Use tighter tolerances on functional areas and looser tolerances on natural cosmetic variation. For many kitchen knives, practical targets are blade length ±1.0 mm, blade height ±0.8 mm, spine thickness ±0.2 mm, weight ±5%, and logo position ±0.5 to ±1.0 mm. For folding knives, add open length, closed length, blade centering, lock engagement, blade play, and clip position. For handles, define maximum visible gaps, rivet proudness, and edge rounding. Do not copy aerospace-style tolerances if the process cannot hold them at your target FOB price. Ask the factory which lines are process-critical before final signoff.
Yes. Packaging should be approved with the knife, not treated as a later purchasing detail. Include color box artwork, insert card, manual, barcode, FNSKU, UPC or EAN, country-of-origin marking, warning labels, carton dimensions, gross weight, carton marks, and any retailer routing label. A knife that passes blade inspection can still be rejected by a retailer if the barcode is wrong or the carton label does not match the ASN. For North America and Europe, also check REACH, LFGB or FDA food-contact wording where relevant. Packaging samples may take 7 to 15 days depending on printing and structure.
Use a short revision table and decide which changes require a new physical sample. Cosmetic artwork changes can often be approved by PDF proof or printed packaging sample. Functional changes such as steel grade, HRC range, blade thickness, lock geometry, handle mold, sheath fit, or edge angle should trigger a new sample or at least a pre-production sample. Keep version codes simple: V1.0, V1.1, V1.2, V2.0. Every purchase order should reference the final approved version. This takes a few minutes per change but can save 20 to 40 days of dispute, remake, or delayed shipment later.

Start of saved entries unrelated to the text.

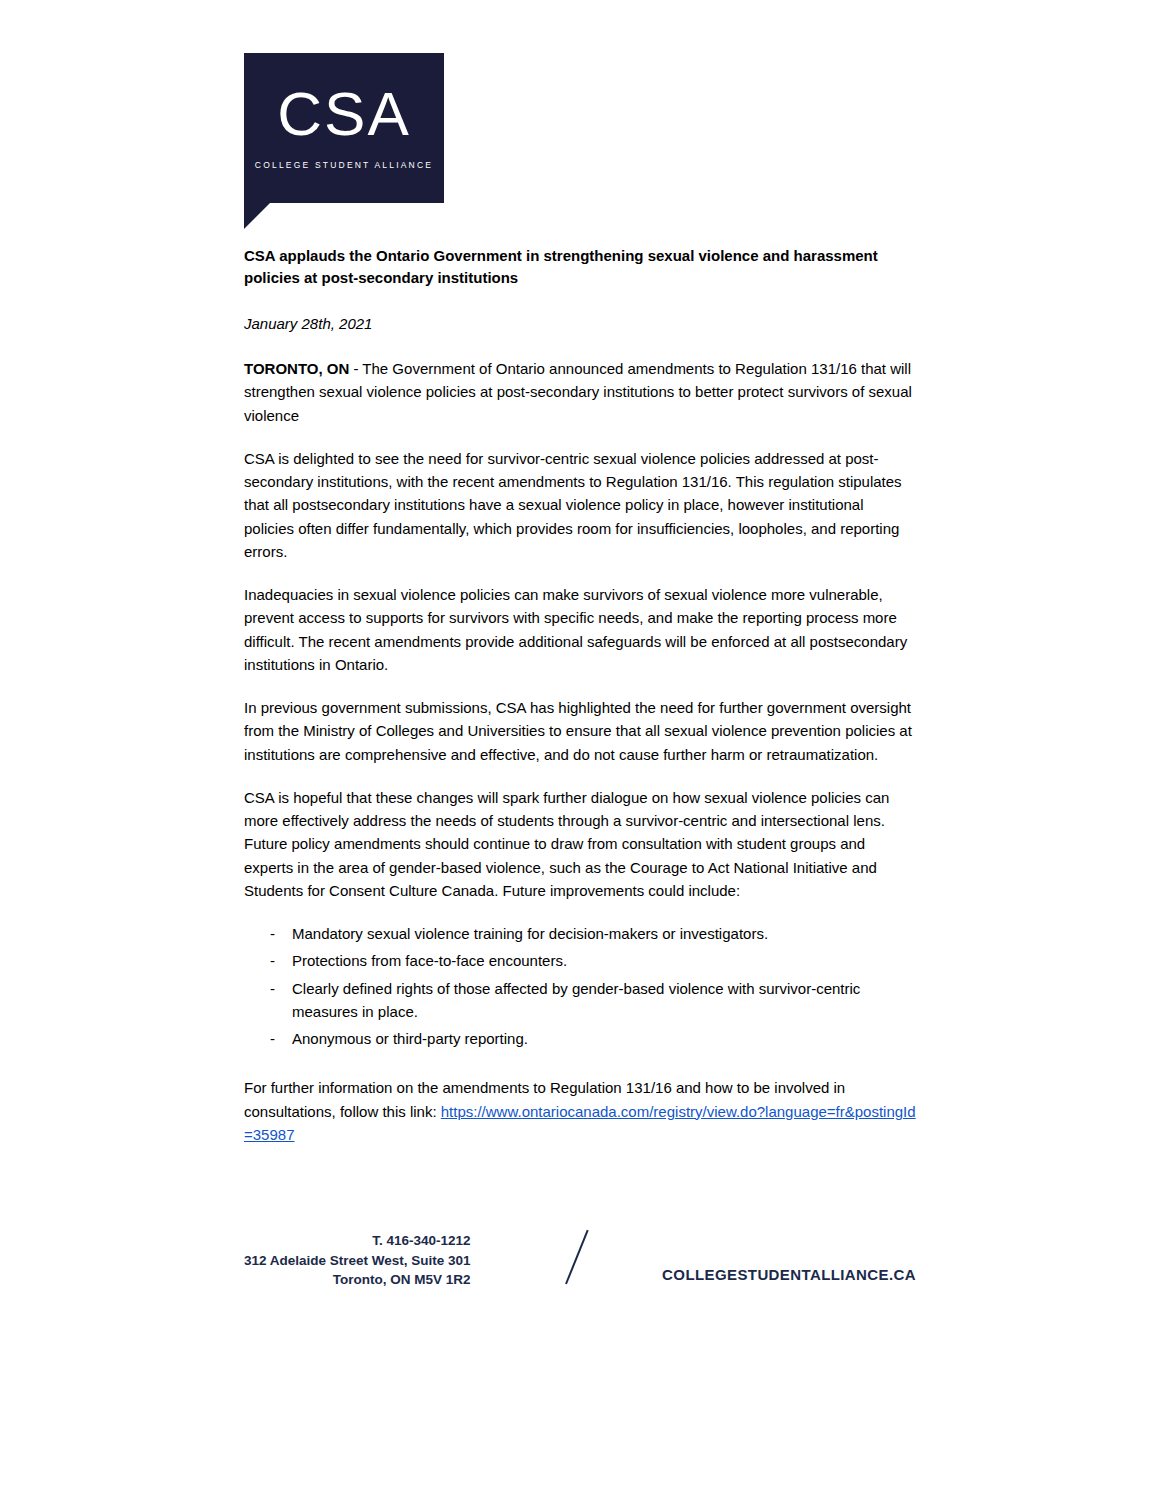CSA College Student Alliance
CSA applauds the Ontario Government in strengthening sexual violence and harassment policies at post-secondary institutions
January 28th, 2021
TORONTO, ON - The Government of Ontario announced amendments to Regulation 131/16 that will strengthen sexual violence policies at post-secondary institutions to better protect survivors of sexual violence
CSA is delighted to see the need for survivor-centric sexual violence policies addressed at post-secondary institutions, with the recent amendments to Regulation 131/16. This regulation stipulates that all postsecondary institutions have a sexual violence policy in place, however institutional policies often differ fundamentally, which provides room for insufficiencies, loopholes, and reporting errors.
Inadequacies in sexual violence policies can make survivors of sexual violence more vulnerable, prevent access to supports for survivors with specific needs, and make the reporting process more difficult. The recent amendments provide additional safeguards will be enforced at all postsecondary institutions in Ontario.
In previous government submissions, CSA has highlighted the need for further government oversight from the Ministry of Colleges and Universities to ensure that all sexual violence prevention policies at institutions are comprehensive and effective, and do not cause further harm or retraumatization.
CSA is hopeful that these changes will spark further dialogue on how sexual violence policies can more effectively address the needs of students through a survivor-centric and intersectional lens. Future policy amendments should continue to draw from consultation with student groups and experts in the area of gender-based violence, such as the Courage to Act National Initiative and Students for Consent Culture Canada. Future improvements could include:
Mandatory sexual violence training for decision-makers or investigators.
Protections from face-to-face encounters.
Clearly defined rights of those affected by gender-based violence with survivor-centric measures in place.
Anonymous or third-party reporting.
For further information on the amendments to Regulation 131/16 and how to be involved in consultations, follow this link: https://www.ontariocanada.com/registry/view.do?language=fr&postingId=35987
T. 416-340-1212
312 Adelaide Street West, Suite 301
Toronto, ON M5V 1R2
COLLEGESTUDENTALLIANCE.CA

First, compare the goods against the signed spec sheet, latest revision file, and golden sample. Classify the issue as critical, major, or minor. A wrong steel grade, unsafe lock, loose handle, or missing compliance label is usually critical or major. A small natural wood color variation may be minor if the tolerance allows it. Use the agreed AQL level, often AQL 2.5 for major defects and AQL 4.0 for minor defects, unless your contract says otherwise. The remedy may be sorting, rework, discount, replacement, or remake. Clear sample approval gives both sides an objective basis for that decision.